Software: fairmodels

fairmodels: a Flexible Tool for Bias Detection, Visualization, and Mitigation in Binary Classification Models

Jakub Wiśniewski, Przemyslaw Biecek

The R Journal (2022)

This article introduces an R package fairmodels that helps to validate fairness and eliminate bias in binary classification models quickly and flexibly. It offers a model-agnostic approach to bias detection, visualization, and mitigation. The implemented functions and fairness metrics enable model fairness validation from different perspectives. In addition, the package includes a series of methods for bias mitigation that aim to diminish the discrimination in the model. The package is designed to examine a single model and facilitate comparisons between multiple models.

Fooling PDP

Fooling Partial Dependence via Data Poisoning

Hubert Baniecki, Wojciech Kretowicz, Przemyslaw Biecek

ECML PKDD (2022)

We showcase that PD can be manipulated in an adversarial manner, which is alarming, especially in financial or medical applications where auditability became a must-have trait supporting black-box machine learning. The fooling is performed via poisoning the data to bend and shift explanations in the desired direction using genetic and gradient algorithms.

Fooling SHAP

Manipulating SHAP via Adversarial Data Perturbations (Student Abstract)

Hubert Baniecki, Przemyslaw Biecek

AAAI Conference on Artificial Intelligence (2022)

We introduce a model-agnostic algorithm for manipulating SHapley Additive exPlanations (SHAP) with perturbation of tabular data. It is evaluated on predictive tasks from healthcare and financial domains to illustrate how crucial is the context of data distribution in interpreting machine learning models. Our method supports checking the stability of the explanations used by various stakeholders apparent in the domain of responsible AI; moreover, the result highlights the explanations’ vulnerability that can be exploited by an adversary.

Models in the Wild

Models in the Wild: On Corruption Robustness of Neural NLP Systems

Barbara Rychalska, Dominika Basaj, Alicja Gosiewska, Przemyslaw Biecek

International Conference on Neural Information Processing (2019)

In this paper we introduce WildNLP - a framework for testing model stability in a natural setting where text corruptions such as keyboard errors or misspelling occur. We compare robustness of deep learning models from 4 popular NLP tasks: Q&A, NLI, NER and Sentiment Analysis by testing their performance on aspects introduced in the framework. In particular, we focus on a comparison between recent state-of-the-art text representations and non-contextualized word embeddings. In order to improve robustness, we perform adversarial training on selected aspects and check its transferability to the improvement of models with various corruption types.

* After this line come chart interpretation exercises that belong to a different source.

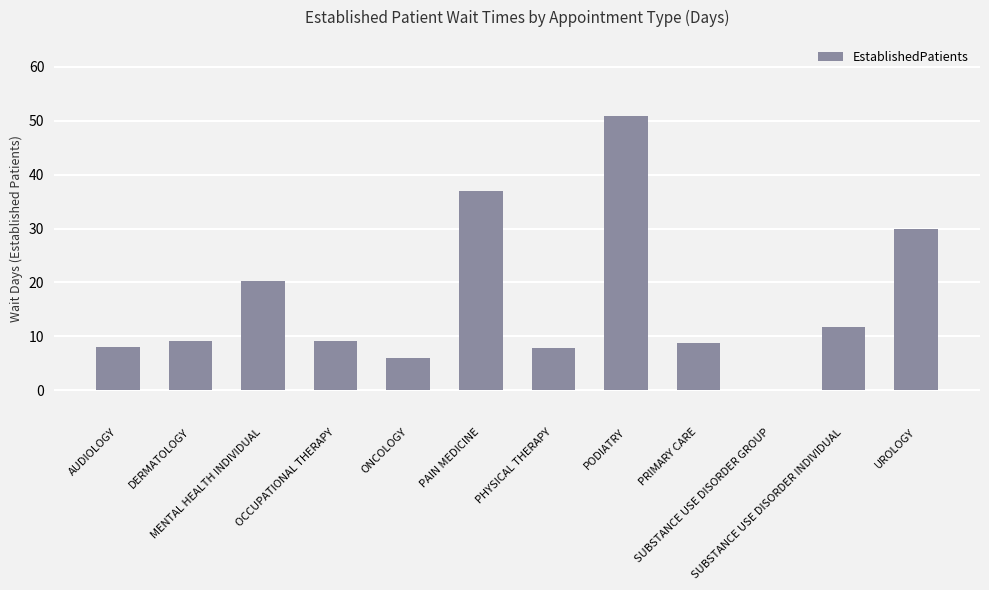

What is the greatest value displayed?

50.8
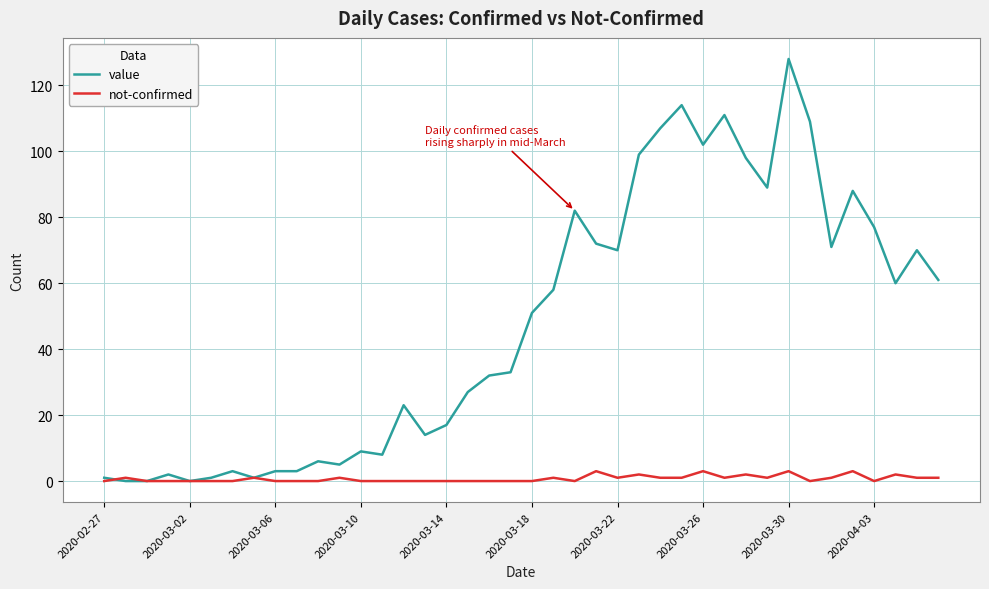

Which series has the largest total across all categories?

value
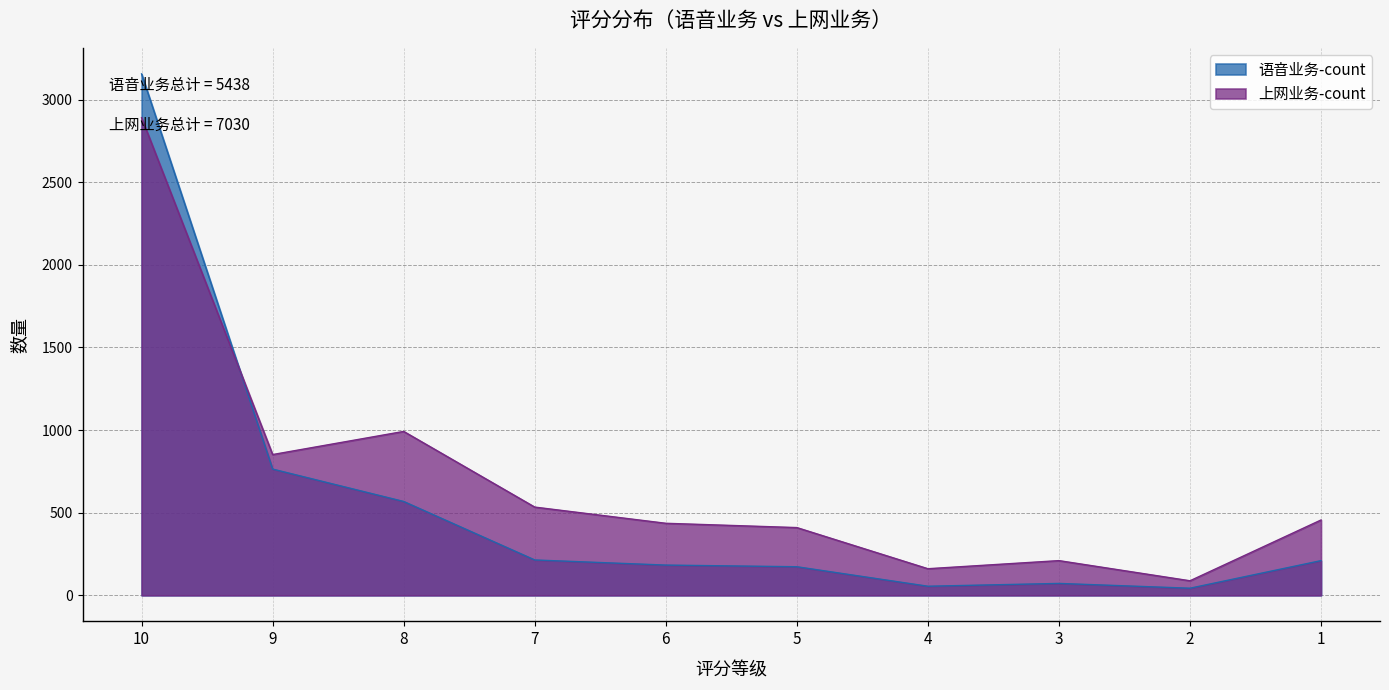

Where is 上网业务-count nearest to the value 1489?

8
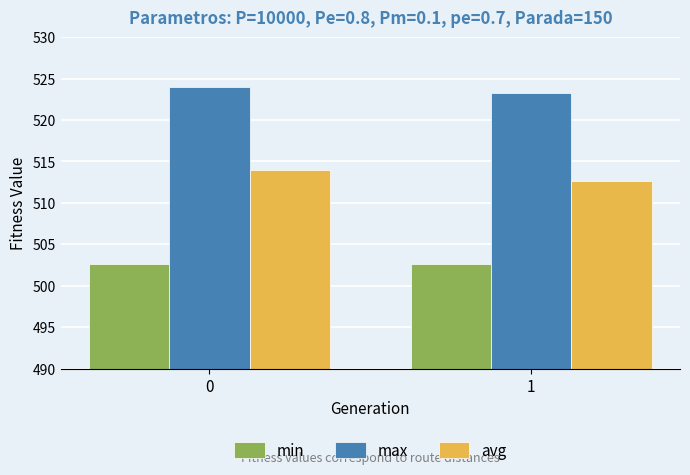

Reading left to right, list all the values displayed in this chart.

min: 0=502.6	1=502.6
max: 0=523.9	1=523.3
avg: 0=514.0	1=512.6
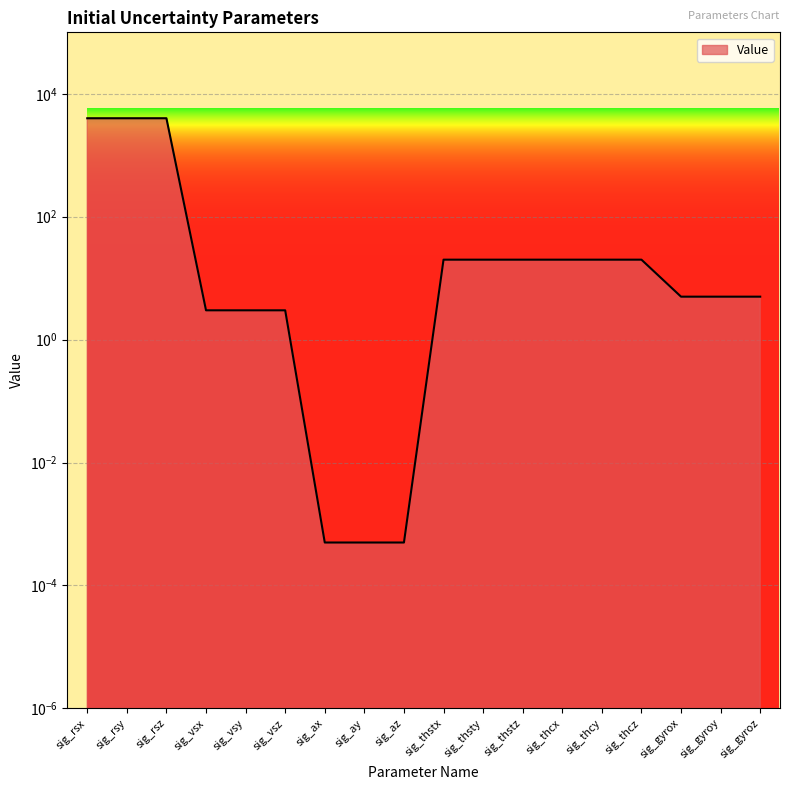

What is the sum of all values?

12144.0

We find that the high performance of models does not ensure sufficient robustness, although modern embedding techniques help to improve it.

Software: auditor

auditor: an R Package for Model-Agnostic Visual Validation and Diagnostics

Alicja Gosiewska, Przemyslaw Biecek

The R Journal (2019)

This paper describes methodology and tools for model-agnostic auditing. It provides functinos for assessing and comparing the goodness of fit and performance of models. In addition, the package may be used for analysis of the similarity of residuals and for identification of outliers and influential observations. The examination is carried out by diagnostic scores and visual verification. The code presented in this paper are implemented in the auditor package. Its flexible and consistent grammar facilitates the validation models of a large class of models.